March 11, 2015
Logger Darryl Booker embraces change to drive his forestry business
Since he was a child, Darryl Booker knew his future was in the woods. A third generation logger, the 30-year-old from Oxford, Mississippi, is using his father's passion and his own drive for success to push the business to new heights.
"When I was little, I spent all my time in the woods helping my father with his logging operation. Honestly, if this hadn't been my father's passion, I don't think it would be mine today," said Booker. Now in charge of the family business, Booker manages a crew and five pieces of John Deere machinery. He is also focused on growing his business and avoiding any roadblocks along the way.
Like many loggers, Booker faces an uphill battle in today's climate. "A lot of loggers have gotten out of the business because they were worn out," said Booker. "The challenges are there for a business owner. The industry is rapidly changing due to technology, and we are struggling to find qualified workers to run this high-tech equipment."
Booker hasn't let the challenges slow him down yet, but he admits that finding quality employees is an issue that every logger is facing, regardless of their location. "I just posted on Facebook that I am looking for good help to run equipment. I had a few guys write back, 'good luck.' This isn't just an issue down in Mississippi. Friends across the country are saying that it's tough find good help," said Booker.
Unfortunately for owners like Booker, many of the people looking for work in the industry are inexperienced. Booker notes that many loggers will avoid hiring new loggers because "they are worried about the unexpected costs." Because there is not a real recruitment practice in place, many of these new employees are hired after pulling up to the jobsite and asking if there are openings. This leads to many headaches and expensive repairs for employers, who are then less likely to hire someone without experience in the future.
Booker sees that there is a need for education in the industry. "I hear about logging courses at local universities, and it is a great idea to train these younger kids," said Booker. "It is vital for new workers to get as much experience as possible, but there is also an opportunity for loggers to work with these programs.

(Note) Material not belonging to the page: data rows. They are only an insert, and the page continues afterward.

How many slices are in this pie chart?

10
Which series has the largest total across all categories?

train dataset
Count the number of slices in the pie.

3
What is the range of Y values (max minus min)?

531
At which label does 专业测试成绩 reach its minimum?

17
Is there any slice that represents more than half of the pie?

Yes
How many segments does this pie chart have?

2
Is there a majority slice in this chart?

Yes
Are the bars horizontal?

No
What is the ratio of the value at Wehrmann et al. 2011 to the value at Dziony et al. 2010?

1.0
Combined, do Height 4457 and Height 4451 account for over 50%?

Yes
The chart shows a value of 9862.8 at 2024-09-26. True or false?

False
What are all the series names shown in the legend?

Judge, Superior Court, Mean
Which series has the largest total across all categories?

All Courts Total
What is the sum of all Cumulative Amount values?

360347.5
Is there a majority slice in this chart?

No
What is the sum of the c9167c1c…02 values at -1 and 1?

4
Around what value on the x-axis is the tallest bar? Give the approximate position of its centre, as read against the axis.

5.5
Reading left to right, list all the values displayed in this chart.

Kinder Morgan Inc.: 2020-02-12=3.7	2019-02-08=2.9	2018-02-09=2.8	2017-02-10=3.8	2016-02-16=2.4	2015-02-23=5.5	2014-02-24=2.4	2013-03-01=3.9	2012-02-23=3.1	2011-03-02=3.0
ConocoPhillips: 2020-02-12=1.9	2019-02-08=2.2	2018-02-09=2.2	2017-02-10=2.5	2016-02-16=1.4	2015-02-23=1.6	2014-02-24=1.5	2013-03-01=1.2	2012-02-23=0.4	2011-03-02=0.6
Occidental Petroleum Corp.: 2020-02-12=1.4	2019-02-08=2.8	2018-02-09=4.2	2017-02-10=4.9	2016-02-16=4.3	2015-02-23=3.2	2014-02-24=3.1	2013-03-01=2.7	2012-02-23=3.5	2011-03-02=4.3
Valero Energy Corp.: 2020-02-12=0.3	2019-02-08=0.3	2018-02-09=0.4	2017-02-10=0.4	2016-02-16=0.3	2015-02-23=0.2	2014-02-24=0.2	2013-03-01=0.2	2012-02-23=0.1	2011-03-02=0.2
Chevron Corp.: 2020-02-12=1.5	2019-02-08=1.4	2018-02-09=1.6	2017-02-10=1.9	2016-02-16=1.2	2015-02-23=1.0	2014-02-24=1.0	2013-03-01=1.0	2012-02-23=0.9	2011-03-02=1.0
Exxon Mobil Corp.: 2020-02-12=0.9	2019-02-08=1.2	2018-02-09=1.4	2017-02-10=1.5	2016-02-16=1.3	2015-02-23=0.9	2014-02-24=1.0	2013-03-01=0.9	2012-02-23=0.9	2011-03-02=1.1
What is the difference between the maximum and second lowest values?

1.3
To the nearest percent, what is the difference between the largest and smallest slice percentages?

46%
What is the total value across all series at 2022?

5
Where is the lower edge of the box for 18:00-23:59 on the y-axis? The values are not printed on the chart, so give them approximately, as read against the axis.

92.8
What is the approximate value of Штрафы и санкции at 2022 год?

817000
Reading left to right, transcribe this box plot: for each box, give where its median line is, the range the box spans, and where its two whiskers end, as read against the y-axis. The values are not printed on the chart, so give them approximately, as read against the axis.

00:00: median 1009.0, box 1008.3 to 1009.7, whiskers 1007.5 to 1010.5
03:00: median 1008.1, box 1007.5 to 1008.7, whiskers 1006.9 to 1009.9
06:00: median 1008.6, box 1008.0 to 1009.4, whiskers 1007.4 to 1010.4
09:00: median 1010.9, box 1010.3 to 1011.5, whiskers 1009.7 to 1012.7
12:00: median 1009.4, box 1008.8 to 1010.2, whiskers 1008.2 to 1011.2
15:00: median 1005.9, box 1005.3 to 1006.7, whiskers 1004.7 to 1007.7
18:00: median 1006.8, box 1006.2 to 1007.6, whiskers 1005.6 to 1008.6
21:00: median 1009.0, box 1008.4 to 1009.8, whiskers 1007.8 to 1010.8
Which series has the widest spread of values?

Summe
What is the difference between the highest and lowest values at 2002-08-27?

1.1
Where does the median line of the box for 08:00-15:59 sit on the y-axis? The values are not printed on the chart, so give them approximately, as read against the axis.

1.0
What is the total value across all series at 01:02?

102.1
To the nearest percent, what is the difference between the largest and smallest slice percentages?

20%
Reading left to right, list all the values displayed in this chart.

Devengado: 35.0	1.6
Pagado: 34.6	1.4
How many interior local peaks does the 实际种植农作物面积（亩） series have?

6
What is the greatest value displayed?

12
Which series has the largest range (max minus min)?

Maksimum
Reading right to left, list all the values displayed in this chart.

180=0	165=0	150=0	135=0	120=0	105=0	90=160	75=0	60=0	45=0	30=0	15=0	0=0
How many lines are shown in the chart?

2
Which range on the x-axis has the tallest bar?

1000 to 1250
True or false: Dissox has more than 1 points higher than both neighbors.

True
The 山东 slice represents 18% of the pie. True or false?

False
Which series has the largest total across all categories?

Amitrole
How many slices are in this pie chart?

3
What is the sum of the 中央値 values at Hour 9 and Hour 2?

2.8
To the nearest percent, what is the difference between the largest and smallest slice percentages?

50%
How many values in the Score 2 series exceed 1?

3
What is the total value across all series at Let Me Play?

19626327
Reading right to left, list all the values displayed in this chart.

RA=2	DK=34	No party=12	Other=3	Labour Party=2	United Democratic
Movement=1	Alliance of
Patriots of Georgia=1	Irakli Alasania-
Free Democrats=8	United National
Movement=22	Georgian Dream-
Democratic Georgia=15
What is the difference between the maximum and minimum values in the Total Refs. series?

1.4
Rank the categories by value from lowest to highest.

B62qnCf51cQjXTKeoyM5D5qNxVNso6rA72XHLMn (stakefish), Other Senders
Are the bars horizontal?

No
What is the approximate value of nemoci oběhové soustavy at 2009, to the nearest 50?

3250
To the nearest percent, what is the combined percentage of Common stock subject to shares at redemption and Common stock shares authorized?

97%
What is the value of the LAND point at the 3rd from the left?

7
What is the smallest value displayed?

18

By following a model like the trucking industry, where students are certified and then offered jobs with a company upon completion, the logging industry could solve its employee issue while erasing concerns of ruined equipment."
As a business owner, Booker is now figuring out how to handle the challenges of hiring more workers and managing a growing business. "As an owner, I have to be motivated and hands-on to learn all aspects of my business – from the bookkeeping to the running of equipment," said Booker. "As the industry continues to change, it's important to recognize that some days are good and some are bad, but as an owner you have to prevail and continue to embrace the changes."